A Supreme Court order has made it possible for private sector employees to get a higher pension from the Employees Provident Fund Organisation (EPFO). The apex court on Monday upheld a Kerala High Court ruling that had scrapped a stipulation limiting the pension payable to Rs 15,000, irrespective of the contribution. The dismissal of the EPFO challenge means all retiring employees can get a full pension in accordance with their contribution.
What is EPFO?
The Employees' Provident Fund Organisation (EPFO) is the executive arm of the Central Board of Trustees, the statutory body formed by the Employees' Provident Fund and Miscellaneous Provisions Act, 1952, under the administrative control of the Ministry of Labour and Employment. Under the act, every organisation that does not have a provident fund scheme administered by an in-house trust has to join the EPF programme to ensure the welfare of its employees.

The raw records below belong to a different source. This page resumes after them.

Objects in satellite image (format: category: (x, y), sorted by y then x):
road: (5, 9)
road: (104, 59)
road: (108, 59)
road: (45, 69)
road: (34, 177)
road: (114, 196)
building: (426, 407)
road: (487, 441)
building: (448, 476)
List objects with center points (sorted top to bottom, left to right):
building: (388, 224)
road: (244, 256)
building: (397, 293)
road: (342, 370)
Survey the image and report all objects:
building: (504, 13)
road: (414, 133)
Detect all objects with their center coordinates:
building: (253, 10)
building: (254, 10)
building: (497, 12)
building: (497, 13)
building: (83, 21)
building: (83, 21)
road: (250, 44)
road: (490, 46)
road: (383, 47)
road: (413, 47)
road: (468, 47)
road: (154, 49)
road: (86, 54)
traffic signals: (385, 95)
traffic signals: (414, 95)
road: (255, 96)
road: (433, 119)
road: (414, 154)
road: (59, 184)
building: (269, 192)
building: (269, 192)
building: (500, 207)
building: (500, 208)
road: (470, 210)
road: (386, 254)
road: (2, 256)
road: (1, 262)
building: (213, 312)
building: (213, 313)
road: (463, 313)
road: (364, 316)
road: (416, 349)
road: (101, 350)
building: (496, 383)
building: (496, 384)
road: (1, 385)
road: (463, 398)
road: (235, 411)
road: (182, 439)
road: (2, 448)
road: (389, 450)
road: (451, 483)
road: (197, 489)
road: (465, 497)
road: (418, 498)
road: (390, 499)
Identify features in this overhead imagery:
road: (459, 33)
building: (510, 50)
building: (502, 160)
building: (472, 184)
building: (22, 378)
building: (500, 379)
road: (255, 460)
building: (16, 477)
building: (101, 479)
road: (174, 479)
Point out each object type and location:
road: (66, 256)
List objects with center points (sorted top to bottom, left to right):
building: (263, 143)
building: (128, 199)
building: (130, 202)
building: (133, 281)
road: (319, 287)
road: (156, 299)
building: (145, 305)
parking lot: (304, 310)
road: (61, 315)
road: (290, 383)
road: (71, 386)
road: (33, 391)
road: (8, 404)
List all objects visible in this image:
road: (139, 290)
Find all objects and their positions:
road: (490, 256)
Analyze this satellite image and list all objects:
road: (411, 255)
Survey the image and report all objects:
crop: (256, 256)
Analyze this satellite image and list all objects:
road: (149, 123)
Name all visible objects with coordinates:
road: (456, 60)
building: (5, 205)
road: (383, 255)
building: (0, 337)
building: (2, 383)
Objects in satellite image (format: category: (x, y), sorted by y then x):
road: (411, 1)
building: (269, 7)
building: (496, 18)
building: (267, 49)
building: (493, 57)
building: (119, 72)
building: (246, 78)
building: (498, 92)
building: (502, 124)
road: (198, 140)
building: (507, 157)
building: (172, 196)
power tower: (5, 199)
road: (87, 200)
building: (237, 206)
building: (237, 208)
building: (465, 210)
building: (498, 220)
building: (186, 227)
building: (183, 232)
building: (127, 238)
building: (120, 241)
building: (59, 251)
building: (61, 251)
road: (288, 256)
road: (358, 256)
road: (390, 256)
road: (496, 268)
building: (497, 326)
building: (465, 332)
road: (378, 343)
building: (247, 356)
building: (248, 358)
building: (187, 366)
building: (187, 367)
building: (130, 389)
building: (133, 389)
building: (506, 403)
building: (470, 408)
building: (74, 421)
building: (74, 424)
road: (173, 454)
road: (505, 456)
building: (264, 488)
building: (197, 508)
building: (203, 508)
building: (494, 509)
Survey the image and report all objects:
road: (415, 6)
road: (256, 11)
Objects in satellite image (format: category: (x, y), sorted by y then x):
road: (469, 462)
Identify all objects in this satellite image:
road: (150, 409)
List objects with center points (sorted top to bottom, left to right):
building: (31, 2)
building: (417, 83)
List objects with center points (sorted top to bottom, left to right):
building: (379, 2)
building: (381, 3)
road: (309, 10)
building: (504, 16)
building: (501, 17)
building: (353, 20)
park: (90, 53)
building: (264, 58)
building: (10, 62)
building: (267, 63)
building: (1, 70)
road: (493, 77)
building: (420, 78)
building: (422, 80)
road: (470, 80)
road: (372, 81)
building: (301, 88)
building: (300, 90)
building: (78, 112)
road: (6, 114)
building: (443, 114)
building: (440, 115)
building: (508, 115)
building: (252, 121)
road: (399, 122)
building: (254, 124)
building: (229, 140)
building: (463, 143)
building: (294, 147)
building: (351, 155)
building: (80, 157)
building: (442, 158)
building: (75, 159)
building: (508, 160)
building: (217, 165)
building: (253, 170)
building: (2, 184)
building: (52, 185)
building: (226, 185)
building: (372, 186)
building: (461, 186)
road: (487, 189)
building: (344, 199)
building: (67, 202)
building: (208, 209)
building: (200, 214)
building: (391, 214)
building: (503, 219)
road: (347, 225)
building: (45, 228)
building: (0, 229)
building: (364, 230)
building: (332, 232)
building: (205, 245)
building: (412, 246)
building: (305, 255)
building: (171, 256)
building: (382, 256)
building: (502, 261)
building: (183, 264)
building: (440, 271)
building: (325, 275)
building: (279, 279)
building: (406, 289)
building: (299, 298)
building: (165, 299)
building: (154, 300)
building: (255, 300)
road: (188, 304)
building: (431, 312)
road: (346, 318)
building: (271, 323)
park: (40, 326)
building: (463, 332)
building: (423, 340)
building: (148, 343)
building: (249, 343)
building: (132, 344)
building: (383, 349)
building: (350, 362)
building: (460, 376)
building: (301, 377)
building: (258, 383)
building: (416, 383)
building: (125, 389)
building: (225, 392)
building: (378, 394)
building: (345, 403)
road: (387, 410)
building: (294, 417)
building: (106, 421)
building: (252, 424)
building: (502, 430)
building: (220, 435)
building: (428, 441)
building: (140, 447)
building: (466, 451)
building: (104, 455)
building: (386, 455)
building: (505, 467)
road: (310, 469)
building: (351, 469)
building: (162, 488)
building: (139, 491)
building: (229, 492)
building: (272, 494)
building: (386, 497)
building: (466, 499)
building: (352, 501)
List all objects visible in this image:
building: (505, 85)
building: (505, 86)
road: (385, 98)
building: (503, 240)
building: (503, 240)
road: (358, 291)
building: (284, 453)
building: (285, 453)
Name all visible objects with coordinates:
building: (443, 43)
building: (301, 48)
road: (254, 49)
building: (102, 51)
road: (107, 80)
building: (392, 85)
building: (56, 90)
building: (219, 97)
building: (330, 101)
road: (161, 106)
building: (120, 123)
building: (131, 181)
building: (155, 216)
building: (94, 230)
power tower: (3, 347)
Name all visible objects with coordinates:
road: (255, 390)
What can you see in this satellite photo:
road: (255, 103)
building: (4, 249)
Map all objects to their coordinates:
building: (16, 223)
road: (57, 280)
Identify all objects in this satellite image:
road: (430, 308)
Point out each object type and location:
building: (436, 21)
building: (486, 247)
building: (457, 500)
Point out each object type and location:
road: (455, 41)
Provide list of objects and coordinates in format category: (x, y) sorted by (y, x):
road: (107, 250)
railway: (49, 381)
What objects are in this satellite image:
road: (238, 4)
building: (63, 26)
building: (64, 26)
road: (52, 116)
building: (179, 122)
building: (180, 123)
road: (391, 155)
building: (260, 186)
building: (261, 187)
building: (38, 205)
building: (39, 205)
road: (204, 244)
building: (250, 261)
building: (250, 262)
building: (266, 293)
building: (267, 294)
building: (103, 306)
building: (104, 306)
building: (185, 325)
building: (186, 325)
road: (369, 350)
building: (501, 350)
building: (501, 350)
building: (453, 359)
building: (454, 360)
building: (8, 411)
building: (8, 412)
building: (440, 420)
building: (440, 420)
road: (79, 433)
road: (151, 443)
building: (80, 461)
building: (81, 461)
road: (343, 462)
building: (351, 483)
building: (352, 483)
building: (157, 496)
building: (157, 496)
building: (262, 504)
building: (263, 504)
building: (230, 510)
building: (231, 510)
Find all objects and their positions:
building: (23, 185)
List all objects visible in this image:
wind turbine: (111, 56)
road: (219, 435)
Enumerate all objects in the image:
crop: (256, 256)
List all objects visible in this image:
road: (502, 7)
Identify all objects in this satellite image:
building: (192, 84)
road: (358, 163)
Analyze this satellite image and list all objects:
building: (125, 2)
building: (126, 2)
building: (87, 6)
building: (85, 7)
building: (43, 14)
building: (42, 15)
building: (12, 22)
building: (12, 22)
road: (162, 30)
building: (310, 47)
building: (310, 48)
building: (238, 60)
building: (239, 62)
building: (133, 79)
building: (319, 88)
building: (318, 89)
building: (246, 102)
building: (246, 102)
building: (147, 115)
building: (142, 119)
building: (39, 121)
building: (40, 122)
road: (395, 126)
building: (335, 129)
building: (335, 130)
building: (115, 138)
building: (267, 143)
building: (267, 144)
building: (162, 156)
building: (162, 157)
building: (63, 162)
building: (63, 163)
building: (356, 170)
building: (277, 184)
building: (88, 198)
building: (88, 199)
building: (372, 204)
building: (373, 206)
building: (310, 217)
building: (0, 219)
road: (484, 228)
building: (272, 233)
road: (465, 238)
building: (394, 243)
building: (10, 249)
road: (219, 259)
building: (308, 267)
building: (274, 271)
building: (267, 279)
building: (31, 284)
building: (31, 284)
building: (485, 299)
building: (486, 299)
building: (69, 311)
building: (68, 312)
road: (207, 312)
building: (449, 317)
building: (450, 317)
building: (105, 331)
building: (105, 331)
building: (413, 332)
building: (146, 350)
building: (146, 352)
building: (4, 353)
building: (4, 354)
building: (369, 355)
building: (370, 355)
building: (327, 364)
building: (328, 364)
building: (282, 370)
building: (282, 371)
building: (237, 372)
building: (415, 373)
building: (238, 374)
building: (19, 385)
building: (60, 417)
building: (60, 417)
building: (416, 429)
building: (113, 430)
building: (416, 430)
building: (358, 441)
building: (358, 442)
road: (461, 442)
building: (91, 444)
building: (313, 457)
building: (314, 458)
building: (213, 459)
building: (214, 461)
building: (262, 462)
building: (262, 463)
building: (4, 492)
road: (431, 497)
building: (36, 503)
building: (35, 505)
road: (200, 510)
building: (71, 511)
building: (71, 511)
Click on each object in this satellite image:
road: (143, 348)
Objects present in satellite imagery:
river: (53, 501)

Who is the administrative head of EPFO?
The Central Provident Fund Commissioner, who is the administrative head of the EPFO, reports to the Union Labour Minister through the Secretary of Labour and Employment. EPFO manages total funds of Rs 8.5 lakh crore as of March 2016.
What is EPS?
The EPFO administers the Employees Pension Scheme, which was introduced in 1995 to ensure the welfare of all employees covered by the EPF scheme. All subscribers to the EPS scheme receive a pension on retirement on a permanent basis. It is mandatory that all employees with a monthly salary combined with dearness allowance (DA) of Rs 15,000 or less must enrol into this scheme.
What is UAN?
The Universal Account Number (UAN) is a 12-digit number allotted to an employee contributing to the EPF. The UAN acts as an umbrella for the multiple member IDs that different establishments allot to an individual and remains the same through the lifetime of an employee, which means it does not change with the change of jobs. The UAN helps in easy transfer and withdrawals and management of online services.
Who is eligible for pension under the EPS?
Every private sector employee who is a subscriber to the scheme and contributes to the EPF is eligible for regular pension on retirement.
How much pension can a retiring employee get?
An EPS subscriber can get a pension based on the amount he or she has contributed. The recent Supreme Court order removes the pension limit of Rs 15,000.
What is the employer's contribution to the EPF?
An employer is supposed to contribute a minimum of 8.33 per cent of the employee's salary, calculated as the total of the basic and the DA. However, on mutual agreement, the employer can contribute a higher percentage.
What is the employee's contribution to the EPF?
An employee has to contribute a minimum of 8.33 per cent to the EPF, but he may contribute more either with or without a matching contribution from the employer.
How is the monthly pension amount calculated?
The pension is calculated on the basis of the average monthly salary drawn in the last year of employment.